I can optimize WinXP off the top of my head, moving the pagefile, temp folders, browser caches, system shell folders etc to dedicated drives to limit fragmentation and speed up access. Run Perfect disk defraggers, optimize and compact the registry, run clean up utilities, tweakui etc. I knew every service off by heart and which ones I could disable for security and performance gains. Was useful for older machines, which I no longer own.

Really anal things that took up time for minimum gains on modern PC's, since they have huge storage capacity, mem and lightening fast CPU's.

Then I moved to Windows 7 64bit with 4GB ram. And I realised that I might as well just let the thing run on it's own 640GB drive (in the future a SSD drive) as the designers intended, leave the pagefile and other default locations put and let it mess up 640GB as much as it wants with restore, temp files etc. I have a separate hard drive for storage and downloads/torrents (user data) and another for games, emulators and projects, but that's it. Three partitions. Simple.

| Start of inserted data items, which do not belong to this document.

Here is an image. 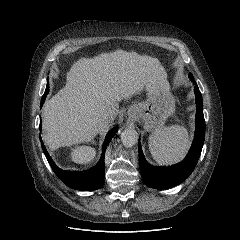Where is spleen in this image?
<instances>
[{
  "instance_id": "3e777b00",
  "label": "spleen",
  "mask_w": 240,
  "mask_h": 240,
  "mask_svg": "<svg viewBox=\"0 0 240 240\" xmlns=\"http://www.w3.org/2000/svg\"><path fill=\"white\" fill-rule=\"evenodd\" d=\"M189 147L187 129L180 125L155 130L149 137L153 159L161 165L179 161Z\"/></svg>"
}]
</instances>
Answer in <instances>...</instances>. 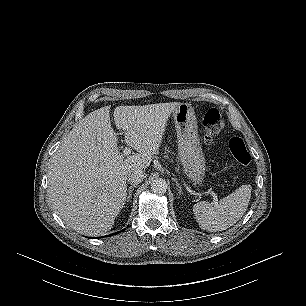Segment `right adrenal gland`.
Masks as SVG:
<instances>
[{
	"mask_svg": "<svg viewBox=\"0 0 306 306\" xmlns=\"http://www.w3.org/2000/svg\"><path fill=\"white\" fill-rule=\"evenodd\" d=\"M136 188V185H132L128 188V191H127V196H126V200L127 202L130 201V198L132 197V191L133 189Z\"/></svg>",
	"mask_w": 306,
	"mask_h": 306,
	"instance_id": "2a0ac1e0",
	"label": "right adrenal gland"
}]
</instances>
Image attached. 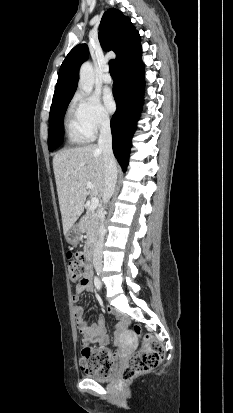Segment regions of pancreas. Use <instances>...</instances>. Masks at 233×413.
Instances as JSON below:
<instances>
[{"instance_id": "pancreas-1", "label": "pancreas", "mask_w": 233, "mask_h": 413, "mask_svg": "<svg viewBox=\"0 0 233 413\" xmlns=\"http://www.w3.org/2000/svg\"><path fill=\"white\" fill-rule=\"evenodd\" d=\"M98 216L93 211L86 212L79 222L81 232L86 233L87 241L94 242L98 236Z\"/></svg>"}]
</instances>
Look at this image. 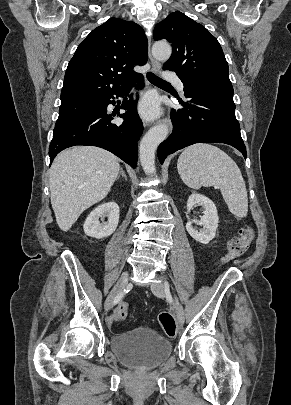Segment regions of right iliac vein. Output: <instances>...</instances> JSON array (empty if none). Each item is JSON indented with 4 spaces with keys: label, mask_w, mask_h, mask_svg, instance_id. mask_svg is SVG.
I'll use <instances>...</instances> for the list:
<instances>
[{
    "label": "right iliac vein",
    "mask_w": 291,
    "mask_h": 405,
    "mask_svg": "<svg viewBox=\"0 0 291 405\" xmlns=\"http://www.w3.org/2000/svg\"><path fill=\"white\" fill-rule=\"evenodd\" d=\"M128 280H129L128 273H125L120 277V279L118 280V282L116 283V285L114 286V288L112 289V291L110 292L105 301L106 311H109L112 308V306L114 305L115 298L125 289Z\"/></svg>",
    "instance_id": "right-iliac-vein-1"
}]
</instances>
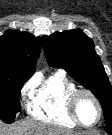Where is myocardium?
Segmentation results:
<instances>
[{"instance_id": "f54148a6", "label": "myocardium", "mask_w": 112, "mask_h": 135, "mask_svg": "<svg viewBox=\"0 0 112 135\" xmlns=\"http://www.w3.org/2000/svg\"><path fill=\"white\" fill-rule=\"evenodd\" d=\"M82 94L89 96L95 103L97 110H98V117H97L96 121L90 125L83 123L77 112V98ZM67 107H68V111H69L72 119L79 126L84 127V128H91V127L96 126L102 118L103 109H102V105H101L99 99L91 90L86 89V88H75L74 90H72L67 97Z\"/></svg>"}]
</instances>
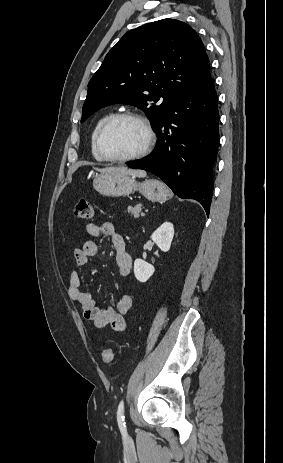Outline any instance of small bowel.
Here are the masks:
<instances>
[{
    "mask_svg": "<svg viewBox=\"0 0 283 463\" xmlns=\"http://www.w3.org/2000/svg\"><path fill=\"white\" fill-rule=\"evenodd\" d=\"M86 231L93 237H109L115 250V260L118 274L121 277L129 275L132 267V259L126 250V243L123 236L117 232L115 226L110 222L102 225L88 223ZM99 252V246L95 241H86L82 247L75 248L73 257L78 268L83 267L90 257H94ZM69 297L75 301L82 310L85 320L95 326L103 328L110 327L116 331H125L127 322L125 315L130 311L133 300L130 295L121 296L113 306L100 309L92 296L84 292L81 288V277L77 269L72 270L68 283Z\"/></svg>",
    "mask_w": 283,
    "mask_h": 463,
    "instance_id": "1",
    "label": "small bowel"
}]
</instances>
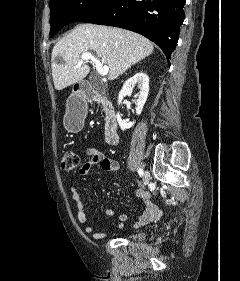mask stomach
<instances>
[{
    "mask_svg": "<svg viewBox=\"0 0 240 281\" xmlns=\"http://www.w3.org/2000/svg\"><path fill=\"white\" fill-rule=\"evenodd\" d=\"M85 117V104L78 97V92H73L66 106L63 118L64 126L70 132H77L82 128Z\"/></svg>",
    "mask_w": 240,
    "mask_h": 281,
    "instance_id": "obj_1",
    "label": "stomach"
}]
</instances>
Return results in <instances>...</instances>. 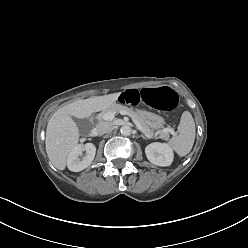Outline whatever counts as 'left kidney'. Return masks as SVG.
I'll use <instances>...</instances> for the list:
<instances>
[{
    "instance_id": "left-kidney-1",
    "label": "left kidney",
    "mask_w": 248,
    "mask_h": 248,
    "mask_svg": "<svg viewBox=\"0 0 248 248\" xmlns=\"http://www.w3.org/2000/svg\"><path fill=\"white\" fill-rule=\"evenodd\" d=\"M148 160L158 166H169L173 161V151L165 143H151L145 148Z\"/></svg>"
}]
</instances>
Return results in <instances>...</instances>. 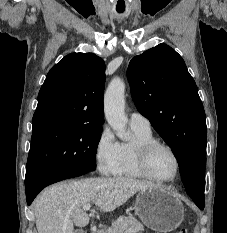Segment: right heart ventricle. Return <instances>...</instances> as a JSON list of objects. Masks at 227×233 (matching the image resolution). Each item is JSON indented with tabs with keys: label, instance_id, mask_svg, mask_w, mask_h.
<instances>
[{
	"label": "right heart ventricle",
	"instance_id": "obj_1",
	"mask_svg": "<svg viewBox=\"0 0 227 233\" xmlns=\"http://www.w3.org/2000/svg\"><path fill=\"white\" fill-rule=\"evenodd\" d=\"M133 131L135 133V141L120 145V163L115 175L130 178H144V175L137 166L135 149L141 143L155 141V138L151 131H142L139 129H133Z\"/></svg>",
	"mask_w": 227,
	"mask_h": 233
}]
</instances>
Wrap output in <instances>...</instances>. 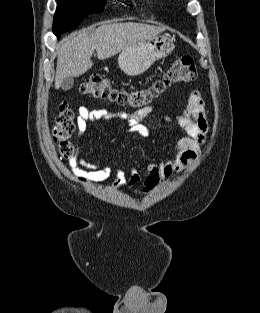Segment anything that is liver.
Returning <instances> with one entry per match:
<instances>
[{"mask_svg":"<svg viewBox=\"0 0 260 313\" xmlns=\"http://www.w3.org/2000/svg\"><path fill=\"white\" fill-rule=\"evenodd\" d=\"M165 30L164 27L126 22L94 25L72 34L61 41L58 50L55 89H59L67 77H79L92 66V54L96 50L99 60H104L129 46L151 39Z\"/></svg>","mask_w":260,"mask_h":313,"instance_id":"1","label":"liver"}]
</instances>
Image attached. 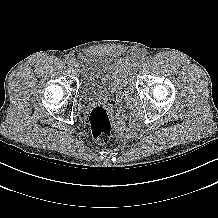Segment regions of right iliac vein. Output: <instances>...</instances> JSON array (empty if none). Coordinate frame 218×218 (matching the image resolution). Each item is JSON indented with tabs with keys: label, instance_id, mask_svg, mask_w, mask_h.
I'll return each mask as SVG.
<instances>
[{
	"label": "right iliac vein",
	"instance_id": "right-iliac-vein-1",
	"mask_svg": "<svg viewBox=\"0 0 218 218\" xmlns=\"http://www.w3.org/2000/svg\"><path fill=\"white\" fill-rule=\"evenodd\" d=\"M70 66H71V69L76 72L79 67L78 61L76 59H73Z\"/></svg>",
	"mask_w": 218,
	"mask_h": 218
}]
</instances>
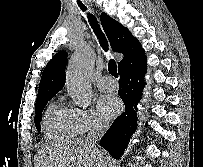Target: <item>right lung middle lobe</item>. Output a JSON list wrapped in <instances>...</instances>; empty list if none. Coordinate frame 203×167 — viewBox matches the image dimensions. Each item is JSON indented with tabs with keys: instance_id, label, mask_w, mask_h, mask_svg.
<instances>
[{
	"instance_id": "right-lung-middle-lobe-1",
	"label": "right lung middle lobe",
	"mask_w": 203,
	"mask_h": 167,
	"mask_svg": "<svg viewBox=\"0 0 203 167\" xmlns=\"http://www.w3.org/2000/svg\"><path fill=\"white\" fill-rule=\"evenodd\" d=\"M51 98H48V99H44L42 101H39L36 103L35 105V112H36V115H35V118H34V122H35V125H36V128L38 131H40V122L42 120V111L43 109L45 108L46 104L48 103V101L50 100Z\"/></svg>"
}]
</instances>
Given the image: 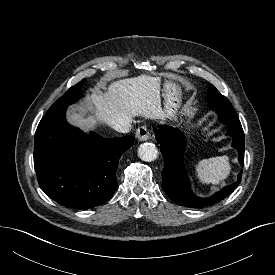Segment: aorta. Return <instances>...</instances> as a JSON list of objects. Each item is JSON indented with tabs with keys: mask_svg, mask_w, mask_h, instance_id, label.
I'll return each instance as SVG.
<instances>
[{
	"mask_svg": "<svg viewBox=\"0 0 275 275\" xmlns=\"http://www.w3.org/2000/svg\"><path fill=\"white\" fill-rule=\"evenodd\" d=\"M158 150L153 143L145 142L138 148V156L145 162L154 161L157 158Z\"/></svg>",
	"mask_w": 275,
	"mask_h": 275,
	"instance_id": "obj_1",
	"label": "aorta"
}]
</instances>
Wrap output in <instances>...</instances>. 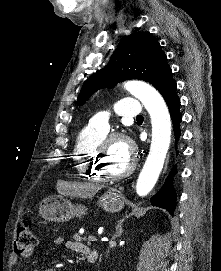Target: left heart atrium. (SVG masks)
<instances>
[{
	"instance_id": "39dd6f15",
	"label": "left heart atrium",
	"mask_w": 221,
	"mask_h": 271,
	"mask_svg": "<svg viewBox=\"0 0 221 271\" xmlns=\"http://www.w3.org/2000/svg\"><path fill=\"white\" fill-rule=\"evenodd\" d=\"M110 157H127V152H110Z\"/></svg>"
}]
</instances>
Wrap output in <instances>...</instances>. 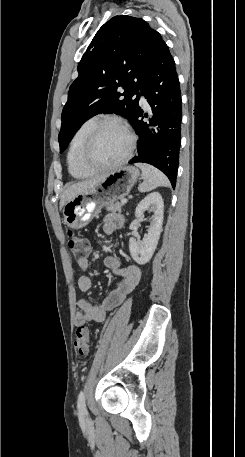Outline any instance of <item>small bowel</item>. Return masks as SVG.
<instances>
[{"instance_id":"c3829d8e","label":"small bowel","mask_w":245,"mask_h":457,"mask_svg":"<svg viewBox=\"0 0 245 457\" xmlns=\"http://www.w3.org/2000/svg\"><path fill=\"white\" fill-rule=\"evenodd\" d=\"M124 224V217L119 213H110L102 220V229L106 235L113 234ZM78 268L82 275L78 278V288L82 292H88L92 288V279L87 272L90 268V262L87 258L78 260ZM105 266L115 275L122 277L118 286L110 292L100 305H96L85 299L77 302L79 311L74 318V324L77 327L85 325L87 322L101 323L105 321L107 312L116 308L127 296L134 291L142 279V271L136 265L123 267L120 260L115 256H107L104 259Z\"/></svg>"}]
</instances>
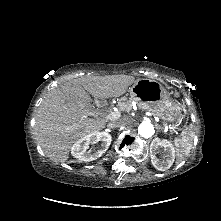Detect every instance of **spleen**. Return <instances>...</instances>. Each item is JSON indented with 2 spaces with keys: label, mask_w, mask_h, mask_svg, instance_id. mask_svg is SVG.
<instances>
[{
  "label": "spleen",
  "mask_w": 221,
  "mask_h": 221,
  "mask_svg": "<svg viewBox=\"0 0 221 221\" xmlns=\"http://www.w3.org/2000/svg\"><path fill=\"white\" fill-rule=\"evenodd\" d=\"M194 138V132L190 127L186 128L181 137L174 140L179 161L184 160L190 153Z\"/></svg>",
  "instance_id": "spleen-1"
}]
</instances>
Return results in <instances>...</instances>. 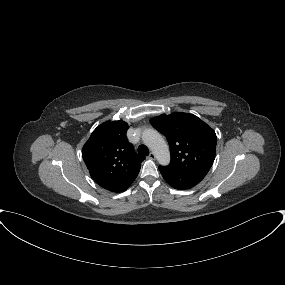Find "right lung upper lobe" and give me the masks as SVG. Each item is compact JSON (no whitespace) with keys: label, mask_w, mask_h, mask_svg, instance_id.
Instances as JSON below:
<instances>
[{"label":"right lung upper lobe","mask_w":285,"mask_h":285,"mask_svg":"<svg viewBox=\"0 0 285 285\" xmlns=\"http://www.w3.org/2000/svg\"><path fill=\"white\" fill-rule=\"evenodd\" d=\"M128 124L107 121L98 126L85 143L83 160L93 180L112 192H123L137 177L145 159L134 153L128 143Z\"/></svg>","instance_id":"obj_1"}]
</instances>
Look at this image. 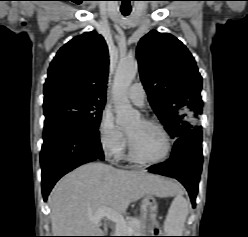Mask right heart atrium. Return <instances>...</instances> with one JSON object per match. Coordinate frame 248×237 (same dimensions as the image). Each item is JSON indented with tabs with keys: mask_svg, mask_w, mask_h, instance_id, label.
<instances>
[{
	"mask_svg": "<svg viewBox=\"0 0 248 237\" xmlns=\"http://www.w3.org/2000/svg\"><path fill=\"white\" fill-rule=\"evenodd\" d=\"M98 138L100 145L107 156L119 158L126 147V137L115 124L113 114L105 110L98 125Z\"/></svg>",
	"mask_w": 248,
	"mask_h": 237,
	"instance_id": "d8ad5b80",
	"label": "right heart atrium"
}]
</instances>
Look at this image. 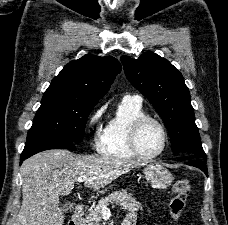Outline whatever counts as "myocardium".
Instances as JSON below:
<instances>
[{
  "label": "myocardium",
  "mask_w": 228,
  "mask_h": 225,
  "mask_svg": "<svg viewBox=\"0 0 228 225\" xmlns=\"http://www.w3.org/2000/svg\"><path fill=\"white\" fill-rule=\"evenodd\" d=\"M149 122H153V123L157 124L163 133L162 148L159 152H157L155 154L144 153L140 146L141 131L144 128V126ZM168 141H169V134H168L166 125L160 119H158L154 116H150V115L142 116V117L136 119L131 126L130 146H131L132 150L134 151V153L140 158H143L146 160H151V159H155V158L162 156L168 146Z\"/></svg>",
  "instance_id": "f54148a6"
}]
</instances>
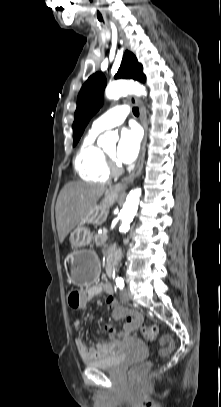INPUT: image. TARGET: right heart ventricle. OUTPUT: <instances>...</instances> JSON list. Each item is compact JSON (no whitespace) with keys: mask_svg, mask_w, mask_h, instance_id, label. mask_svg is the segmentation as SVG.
<instances>
[{"mask_svg":"<svg viewBox=\"0 0 221 407\" xmlns=\"http://www.w3.org/2000/svg\"><path fill=\"white\" fill-rule=\"evenodd\" d=\"M98 133L89 131L82 141L76 154L74 165L79 177L92 183H105L110 176V171L104 152L96 145Z\"/></svg>","mask_w":221,"mask_h":407,"instance_id":"right-heart-ventricle-1","label":"right heart ventricle"}]
</instances>
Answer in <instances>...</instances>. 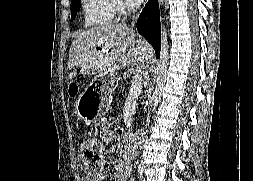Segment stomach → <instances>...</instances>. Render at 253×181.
<instances>
[{
    "label": "stomach",
    "mask_w": 253,
    "mask_h": 181,
    "mask_svg": "<svg viewBox=\"0 0 253 181\" xmlns=\"http://www.w3.org/2000/svg\"><path fill=\"white\" fill-rule=\"evenodd\" d=\"M117 87V74L96 75L82 98L76 102V112L85 122H94L103 117L112 101Z\"/></svg>",
    "instance_id": "obj_1"
}]
</instances>
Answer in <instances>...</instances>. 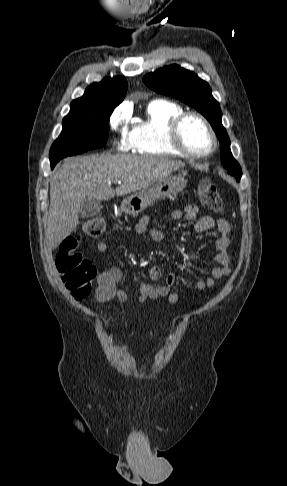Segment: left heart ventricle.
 <instances>
[{"instance_id":"b2bd125f","label":"left heart ventricle","mask_w":287,"mask_h":486,"mask_svg":"<svg viewBox=\"0 0 287 486\" xmlns=\"http://www.w3.org/2000/svg\"><path fill=\"white\" fill-rule=\"evenodd\" d=\"M183 144L193 152H206L211 147V138L203 124L196 118L185 121L181 130Z\"/></svg>"}]
</instances>
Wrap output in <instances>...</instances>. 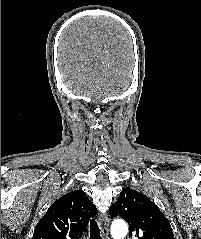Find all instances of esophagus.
I'll return each instance as SVG.
<instances>
[{"instance_id":"obj_1","label":"esophagus","mask_w":201,"mask_h":239,"mask_svg":"<svg viewBox=\"0 0 201 239\" xmlns=\"http://www.w3.org/2000/svg\"><path fill=\"white\" fill-rule=\"evenodd\" d=\"M100 225L103 235L105 236V239L108 238V232H109V219L108 216L105 215L100 219Z\"/></svg>"}]
</instances>
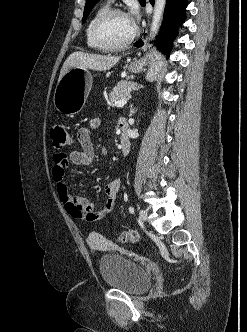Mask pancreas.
<instances>
[{
	"mask_svg": "<svg viewBox=\"0 0 247 332\" xmlns=\"http://www.w3.org/2000/svg\"><path fill=\"white\" fill-rule=\"evenodd\" d=\"M136 83L128 82V81H121L119 82L109 94V105H113L115 101L127 99L130 97V93L133 90H137Z\"/></svg>",
	"mask_w": 247,
	"mask_h": 332,
	"instance_id": "obj_1",
	"label": "pancreas"
}]
</instances>
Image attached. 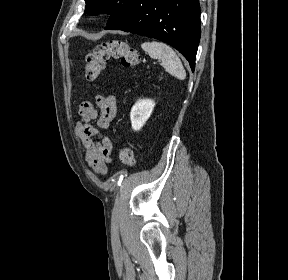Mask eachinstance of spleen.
I'll list each match as a JSON object with an SVG mask.
<instances>
[{
	"instance_id": "1",
	"label": "spleen",
	"mask_w": 288,
	"mask_h": 280,
	"mask_svg": "<svg viewBox=\"0 0 288 280\" xmlns=\"http://www.w3.org/2000/svg\"><path fill=\"white\" fill-rule=\"evenodd\" d=\"M141 47L151 58L160 59L168 73L180 80L186 78L182 62L170 46L162 42L151 41L143 43Z\"/></svg>"
}]
</instances>
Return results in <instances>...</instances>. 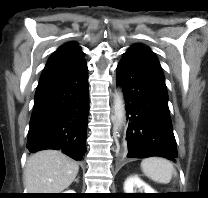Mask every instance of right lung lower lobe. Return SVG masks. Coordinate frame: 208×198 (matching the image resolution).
<instances>
[{"instance_id": "obj_1", "label": "right lung lower lobe", "mask_w": 208, "mask_h": 198, "mask_svg": "<svg viewBox=\"0 0 208 198\" xmlns=\"http://www.w3.org/2000/svg\"><path fill=\"white\" fill-rule=\"evenodd\" d=\"M88 113L86 62L64 76L39 83L28 132V150L34 153L56 149L82 160Z\"/></svg>"}]
</instances>
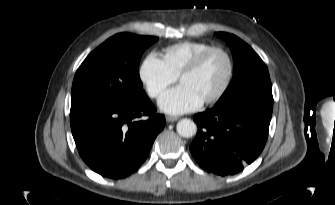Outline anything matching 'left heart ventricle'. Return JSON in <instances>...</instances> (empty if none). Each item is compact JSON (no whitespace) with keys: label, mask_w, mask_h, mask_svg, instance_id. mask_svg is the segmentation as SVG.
<instances>
[{"label":"left heart ventricle","mask_w":335,"mask_h":205,"mask_svg":"<svg viewBox=\"0 0 335 205\" xmlns=\"http://www.w3.org/2000/svg\"><path fill=\"white\" fill-rule=\"evenodd\" d=\"M228 72L225 56L212 53L195 73L185 76L181 84L188 86L202 101L213 96L222 86Z\"/></svg>","instance_id":"1"}]
</instances>
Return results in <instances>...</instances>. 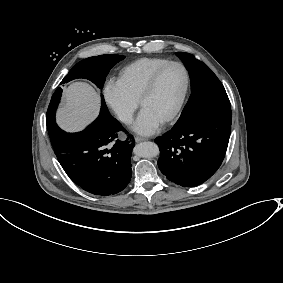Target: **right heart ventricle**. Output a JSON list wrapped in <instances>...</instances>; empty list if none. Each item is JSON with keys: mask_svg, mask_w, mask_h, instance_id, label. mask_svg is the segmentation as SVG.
<instances>
[{"mask_svg": "<svg viewBox=\"0 0 283 283\" xmlns=\"http://www.w3.org/2000/svg\"><path fill=\"white\" fill-rule=\"evenodd\" d=\"M171 60L161 56L139 58L124 67L118 73V80L126 92L136 101L142 92L148 77L159 67Z\"/></svg>", "mask_w": 283, "mask_h": 283, "instance_id": "right-heart-ventricle-1", "label": "right heart ventricle"}]
</instances>
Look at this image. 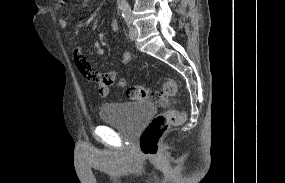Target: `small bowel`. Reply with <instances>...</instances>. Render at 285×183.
I'll list each match as a JSON object with an SVG mask.
<instances>
[{
    "instance_id": "small-bowel-1",
    "label": "small bowel",
    "mask_w": 285,
    "mask_h": 183,
    "mask_svg": "<svg viewBox=\"0 0 285 183\" xmlns=\"http://www.w3.org/2000/svg\"><path fill=\"white\" fill-rule=\"evenodd\" d=\"M59 24L61 28L65 29L68 26V22L65 18H60ZM113 29L115 31L118 30V26L116 23L113 24ZM94 49L96 51V54L101 56L104 54L105 50L100 42H95L94 43ZM74 57H75V62L78 65L79 63H84L87 64L92 73L95 75L96 79L90 80L93 81L94 83L97 84L98 87V94L101 98H106L109 94V87L114 83L115 78H116V72L115 71H106V72H100L93 68L90 63L86 60L84 57L81 48L78 47L74 51ZM131 60V54L129 52H124L122 55L121 62L119 66H124L128 64Z\"/></svg>"
}]
</instances>
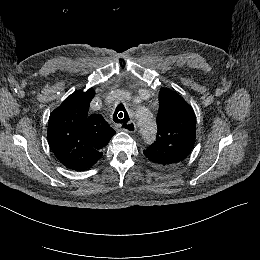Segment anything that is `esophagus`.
I'll return each mask as SVG.
<instances>
[{
    "instance_id": "esophagus-1",
    "label": "esophagus",
    "mask_w": 260,
    "mask_h": 260,
    "mask_svg": "<svg viewBox=\"0 0 260 260\" xmlns=\"http://www.w3.org/2000/svg\"><path fill=\"white\" fill-rule=\"evenodd\" d=\"M121 131L128 132V133H134L136 131V125L133 121H129L125 125L119 126Z\"/></svg>"
}]
</instances>
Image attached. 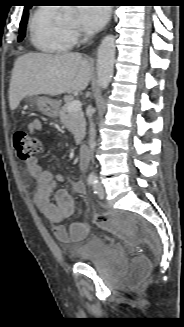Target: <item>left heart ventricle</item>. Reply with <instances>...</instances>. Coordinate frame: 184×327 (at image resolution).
Returning <instances> with one entry per match:
<instances>
[{
  "label": "left heart ventricle",
  "instance_id": "1",
  "mask_svg": "<svg viewBox=\"0 0 184 327\" xmlns=\"http://www.w3.org/2000/svg\"><path fill=\"white\" fill-rule=\"evenodd\" d=\"M75 25H76V20L73 18L65 26H66V28H72Z\"/></svg>",
  "mask_w": 184,
  "mask_h": 327
}]
</instances>
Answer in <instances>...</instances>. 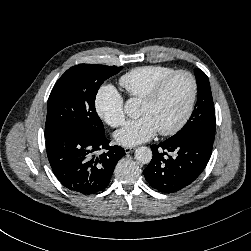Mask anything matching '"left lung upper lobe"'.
I'll use <instances>...</instances> for the list:
<instances>
[{
	"label": "left lung upper lobe",
	"instance_id": "obj_1",
	"mask_svg": "<svg viewBox=\"0 0 251 251\" xmlns=\"http://www.w3.org/2000/svg\"><path fill=\"white\" fill-rule=\"evenodd\" d=\"M195 76L198 87L195 109L186 125L169 140L190 135H202L214 140L216 120L209 79L200 69L195 70Z\"/></svg>",
	"mask_w": 251,
	"mask_h": 251
}]
</instances>
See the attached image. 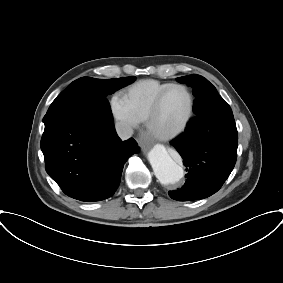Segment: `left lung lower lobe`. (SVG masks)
I'll list each match as a JSON object with an SVG mask.
<instances>
[{
  "label": "left lung lower lobe",
  "mask_w": 283,
  "mask_h": 283,
  "mask_svg": "<svg viewBox=\"0 0 283 283\" xmlns=\"http://www.w3.org/2000/svg\"><path fill=\"white\" fill-rule=\"evenodd\" d=\"M230 106L221 96L205 108L197 107L186 130L171 142L186 166V182L169 196L178 201L203 199L217 192L233 170L238 141L213 138L212 133L225 131Z\"/></svg>",
  "instance_id": "1"
}]
</instances>
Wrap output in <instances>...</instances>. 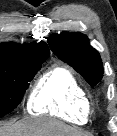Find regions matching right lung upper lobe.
<instances>
[{"label": "right lung upper lobe", "instance_id": "cb5924a9", "mask_svg": "<svg viewBox=\"0 0 117 136\" xmlns=\"http://www.w3.org/2000/svg\"><path fill=\"white\" fill-rule=\"evenodd\" d=\"M50 55L45 42L28 45L0 44V62L29 63L35 60L47 59Z\"/></svg>", "mask_w": 117, "mask_h": 136}]
</instances>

I'll still watch what I install and remove startup programs and junk that's not required, but I'm not going to constantly tweak the OS as much as XP. I no longer see the point as long as it works as I want.

So I can be surfing the net on C:, downloading/uploading on D:, gaming or encoding/archiving on E: all at the same time and each task has it's own hard drive as not to slow down access.

In other words, I only spend time optimizing what brings real performance gains now in Windows 7. And my computing experience feels no different.

One day I'll clean it up, perhaps a year down the line, or I may just restore the activated clean backup image I made on fresh install using the built in backup utility.

Anyone else given up constantly optimizing and tweaking their OS to epic proportions? (nothing wrong with it, it can be a fun hobby treating Windows like Linux - always tinkering away!)